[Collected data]
++++++++

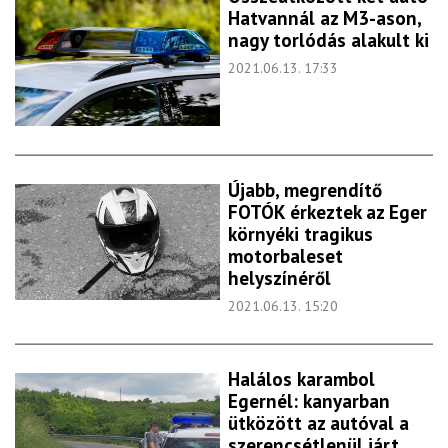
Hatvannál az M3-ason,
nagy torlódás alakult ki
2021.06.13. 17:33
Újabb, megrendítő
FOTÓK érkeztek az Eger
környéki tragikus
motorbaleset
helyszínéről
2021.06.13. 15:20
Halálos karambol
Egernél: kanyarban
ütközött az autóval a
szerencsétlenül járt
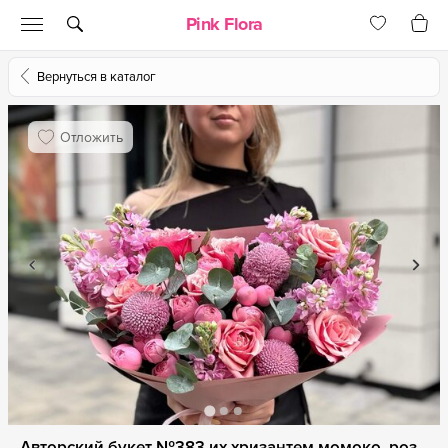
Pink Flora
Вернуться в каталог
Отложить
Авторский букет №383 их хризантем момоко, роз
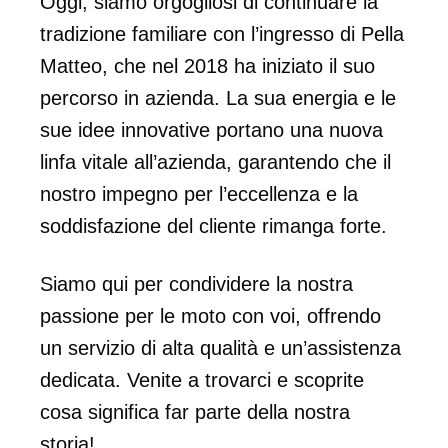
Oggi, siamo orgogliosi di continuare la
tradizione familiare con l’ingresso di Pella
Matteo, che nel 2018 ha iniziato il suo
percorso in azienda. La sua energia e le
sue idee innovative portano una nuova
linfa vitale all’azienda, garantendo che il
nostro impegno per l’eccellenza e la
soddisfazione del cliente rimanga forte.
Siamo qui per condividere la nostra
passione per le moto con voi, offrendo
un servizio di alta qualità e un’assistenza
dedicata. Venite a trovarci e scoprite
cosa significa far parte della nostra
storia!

++++++++

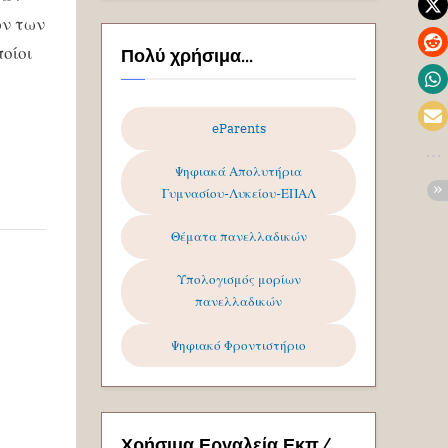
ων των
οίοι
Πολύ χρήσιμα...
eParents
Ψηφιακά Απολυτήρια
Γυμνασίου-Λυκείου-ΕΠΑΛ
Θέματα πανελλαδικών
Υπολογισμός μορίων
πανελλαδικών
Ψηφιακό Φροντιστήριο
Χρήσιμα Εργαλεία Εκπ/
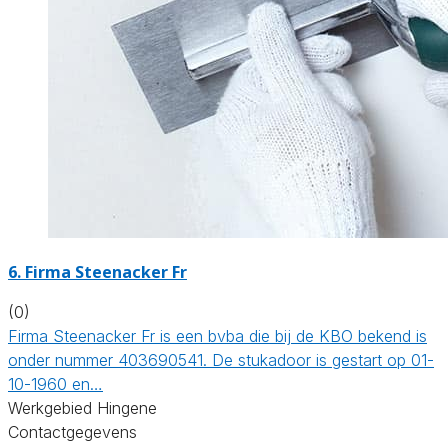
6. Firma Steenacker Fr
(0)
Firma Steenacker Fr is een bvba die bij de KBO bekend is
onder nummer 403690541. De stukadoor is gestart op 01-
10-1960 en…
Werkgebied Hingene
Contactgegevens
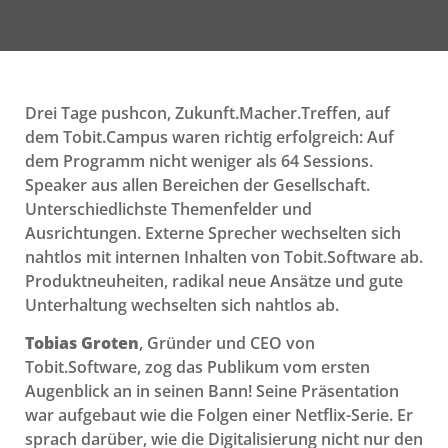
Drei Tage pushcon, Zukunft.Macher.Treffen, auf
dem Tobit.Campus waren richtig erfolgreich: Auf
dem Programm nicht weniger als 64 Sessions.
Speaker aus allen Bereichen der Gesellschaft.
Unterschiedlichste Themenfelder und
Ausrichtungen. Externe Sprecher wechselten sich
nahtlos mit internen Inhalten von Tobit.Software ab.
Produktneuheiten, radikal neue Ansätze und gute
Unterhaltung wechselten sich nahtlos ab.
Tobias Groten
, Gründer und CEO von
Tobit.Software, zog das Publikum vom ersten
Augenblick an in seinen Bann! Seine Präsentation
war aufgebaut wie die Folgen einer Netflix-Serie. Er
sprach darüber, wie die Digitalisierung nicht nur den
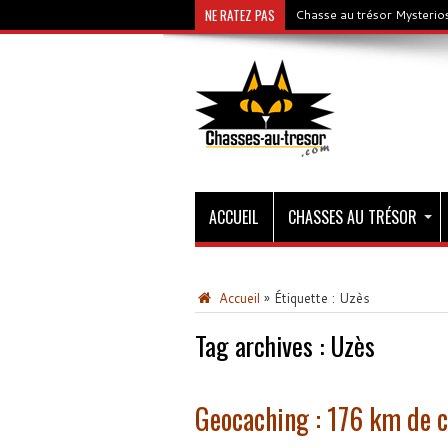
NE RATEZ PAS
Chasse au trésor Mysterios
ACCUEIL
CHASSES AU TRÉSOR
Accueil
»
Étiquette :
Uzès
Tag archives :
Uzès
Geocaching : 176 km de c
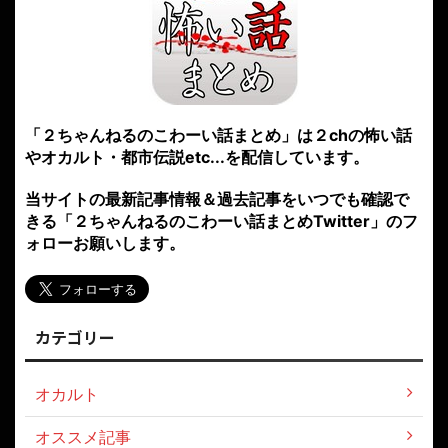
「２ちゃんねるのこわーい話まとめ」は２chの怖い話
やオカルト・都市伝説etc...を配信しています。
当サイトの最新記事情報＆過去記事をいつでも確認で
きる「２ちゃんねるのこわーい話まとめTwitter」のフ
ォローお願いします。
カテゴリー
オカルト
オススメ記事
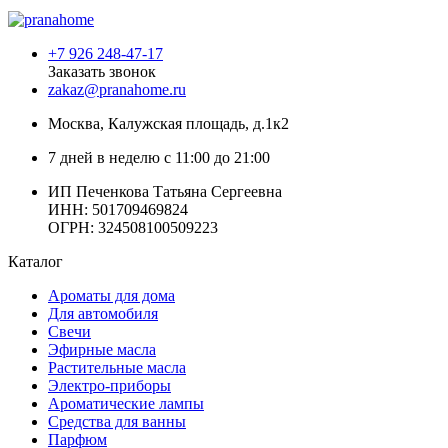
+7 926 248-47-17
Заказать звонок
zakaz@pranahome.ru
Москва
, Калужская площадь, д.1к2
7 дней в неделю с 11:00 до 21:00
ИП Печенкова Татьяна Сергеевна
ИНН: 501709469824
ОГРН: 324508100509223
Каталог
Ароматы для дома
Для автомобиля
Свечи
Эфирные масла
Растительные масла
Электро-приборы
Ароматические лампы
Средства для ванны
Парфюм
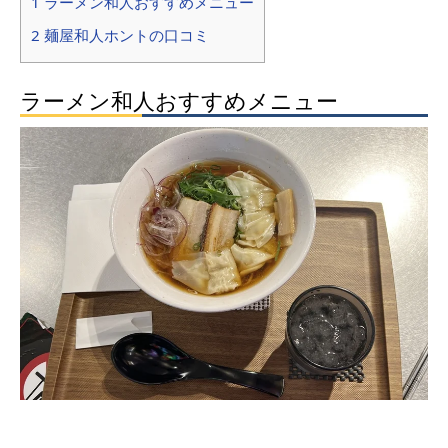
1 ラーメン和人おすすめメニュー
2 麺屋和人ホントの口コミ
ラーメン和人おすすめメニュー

++++++++

- EXERCISE BRIEF:
Go through the items above and pull out each line containing the word "nahtlos", copying those lines unchanged.

- EXERCISE RESULT:
nahtlos mit internen Inhalten von Tobit.Software ab.
Unterhaltung wechselten sich nahtlos ab.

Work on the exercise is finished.